● Problem details
Please give back, word for word, only the lines starting at the one containing "pen holder: none" and ending at the one containing "fruit: none [84,827,148,902]" within the material below.

● Material supplied
-=-=-

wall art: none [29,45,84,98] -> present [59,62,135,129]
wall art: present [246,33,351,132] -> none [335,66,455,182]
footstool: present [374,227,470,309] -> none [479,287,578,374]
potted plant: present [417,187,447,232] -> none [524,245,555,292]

-=-=-

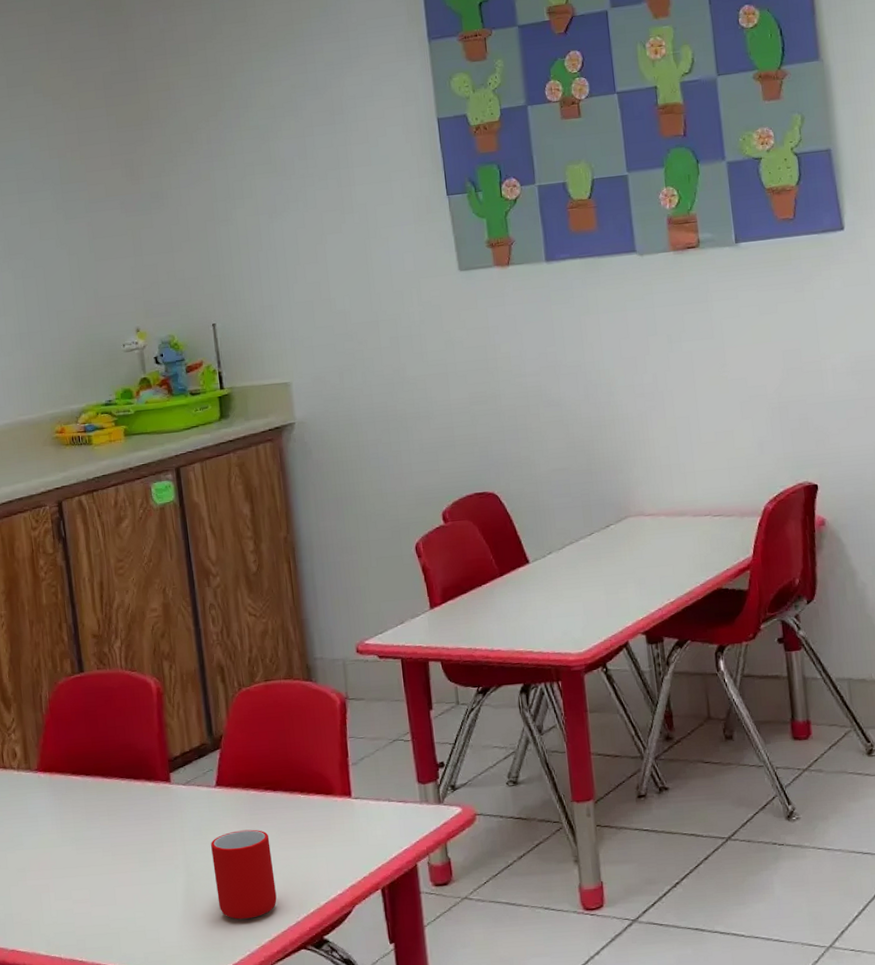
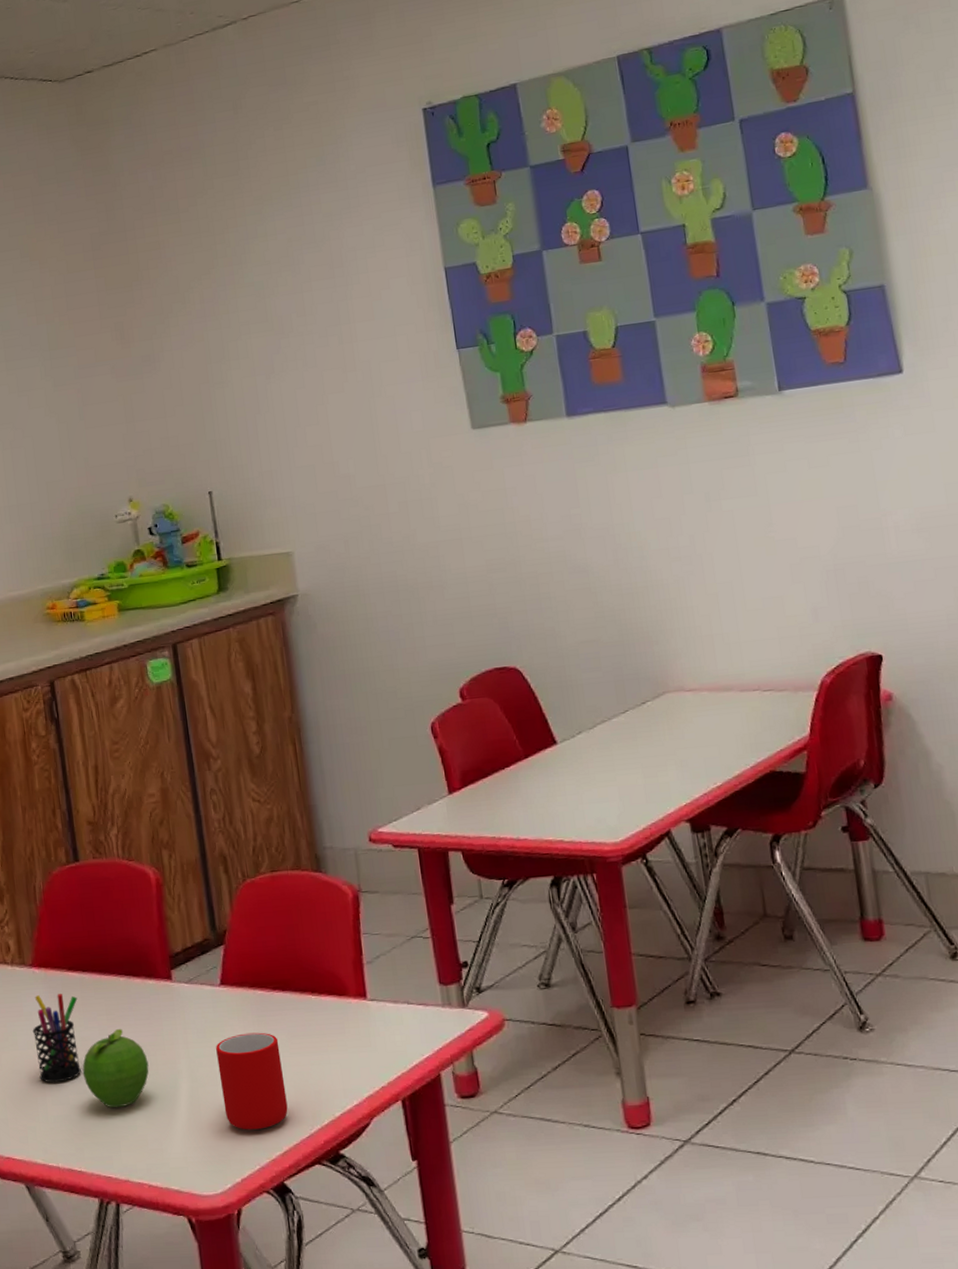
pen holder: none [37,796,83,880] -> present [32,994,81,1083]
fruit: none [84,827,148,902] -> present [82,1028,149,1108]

-=-=-

● Expected output
pen holder: none [37,796,83,880] -> present [32,994,81,1083]
fruit: none [84,827,148,902] -> present [82,1028,149,1108]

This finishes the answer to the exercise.